In rebel-held areas electricity is a rarity; often coming on for less than an hour a day. The rising price of diesel fuel, once a commodity used by families for heating, has made it a luxury. (A tank of gas for a domestic heater, just 10 JOD ($14 USD) in the nearby Jordian capital of Amman, sells for more than $27 USD in Dera’a).

Those who can afford it squabble in the street over the little fuel available. The rest use firewood to heat their homes, a practice that doctors say poses serious health risks.

“We’ve seen more of this in recent days.
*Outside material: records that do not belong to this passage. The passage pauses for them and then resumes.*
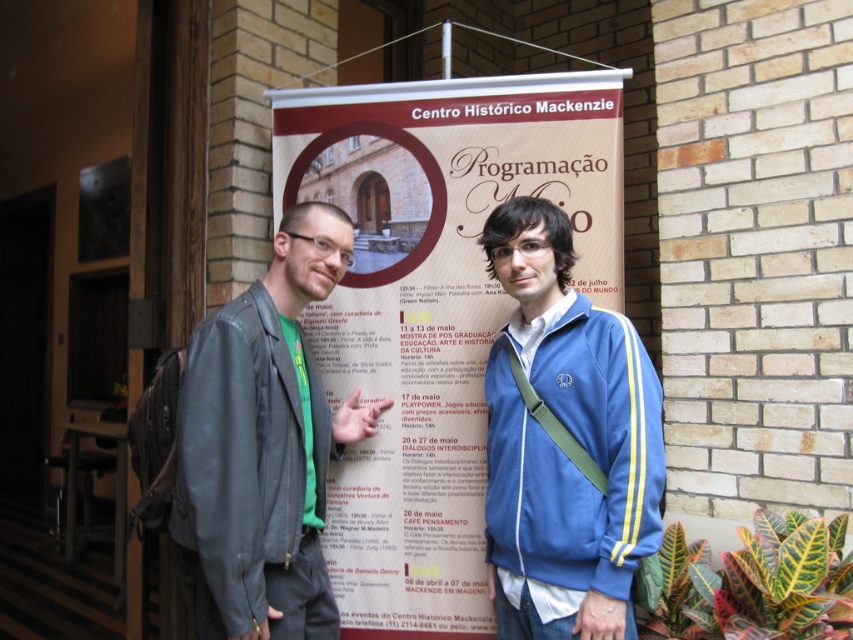
You are a photographer trying to capture both the blue fabric jacket at center and the leather jacket at center in a single shot. Since the camera has a limited depth of field, which jacket should you focus on to ensure the one closer to the camera is sharp?

The blue fabric jacket at center is above the leather jacket at center, so focusing on the blue fabric jacket at center ensures it is sharp since it is closer to the camera.

You are a photographer trying to capture a clear photo of the blue fabric jacket at center. However, the matte paper banner at center is blocking your view. Can you move around to the left side of the banner to get a better shot?

The blue fabric jacket at center is behind the matte paper banner at center, so moving to the left side of the banner might allow you to see around it and capture the jacket more clearly.

You are a photographer trying to capture both the matte paper banner at center and the blue fabric jacket at center in a single frame. Based on their sizes, do you think you can fit both objects into the camera view without moving the camera? Explain your reasoning.

The matte paper banner at center might be wider than blue fabric jacket at center, so there is a possibility that the banner could occupy more horizontal space. However, since both are at the center, adjusting the camera angle or zoom might help include both. But without knowing exact dimensions, it is uncertain if they will fit perfectly.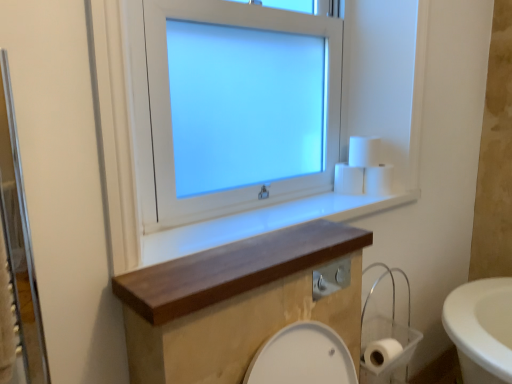
Question: Based on their positions, is wooden shelf at center located to the left or right of white glossy window at upper center?

Choices:
 (A) left
 (B) right

Answer: (B)

Question: Is point (222, 264) positioned closer to the camera than point (237, 188)?

Choices:
 (A) closer
 (B) farther

Answer: (A)

Question: Estimate the real-world distances between objects in this image. Which object is farther from the white matte toilet paper at upper right, positioned as the third toilet paper in top-to-bottom order?

Choices:
 (A) white glossy window at upper center
 (B) wooden shelf at center
 (C) wooden at upper center
 (D) white matte toilet paper at lower right, acting as the 4th toilet paper starting from the top
 (E) white matte toilet paper at upper right, the 1th toilet paper viewed from the top

Answer: (B)

Question: Considering the real-world distances, which object is closest to the white matte toilet paper at upper right, positioned as the 4th toilet paper in bottom-to-top order?

Choices:
 (A) white glossy window at upper center
 (B) white matte toilet paper at center, acting as the 2th toilet paper starting from the top
 (C) wooden at upper center
 (D) wooden shelf at center
 (E) white matte toilet paper at upper right, positioned as the third toilet paper in top-to-bottom order

Answer: (E)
Smoke inhalation, like that from firewood, may cause asthma, inflammation of the lungs, and exacerbate the common cold, especially in children,” said Hani, a doctor at a field hospital in rural Dera’a.

Very few homes in Syria have chimneys so smoke from the fire gathers in living spaces contributing to respiratory diseases in adults and especially children.

Desperate parents are faced by the awful decision of choosing between keeping their children warm and preventing them from being exposed to long-term health problems.

Though poor families like Um Khaled’s collect their own wood, others who wish to buy in bulk can do so, accessing a black market that has emerged around this new fuel: in Dera’a today, the price of a ton of firewood is 50,000 Syrian pounds or about $277 USD.

Abu Jamil, the head of a local village council in the rebel-held east of Dera’a, said his village was experiencing an acute shortage of heating materials, particularly diesel. After four years of war, Abu Jamil sees this as a tactic.

“Diesel is a basic necessity for the people of Dera’a. This shortage is collective punishment by the Syrian regime, punishing all the civilians who live in areas controlled by the opposition. They’re depriving us of all living services, including heating methods,” he said.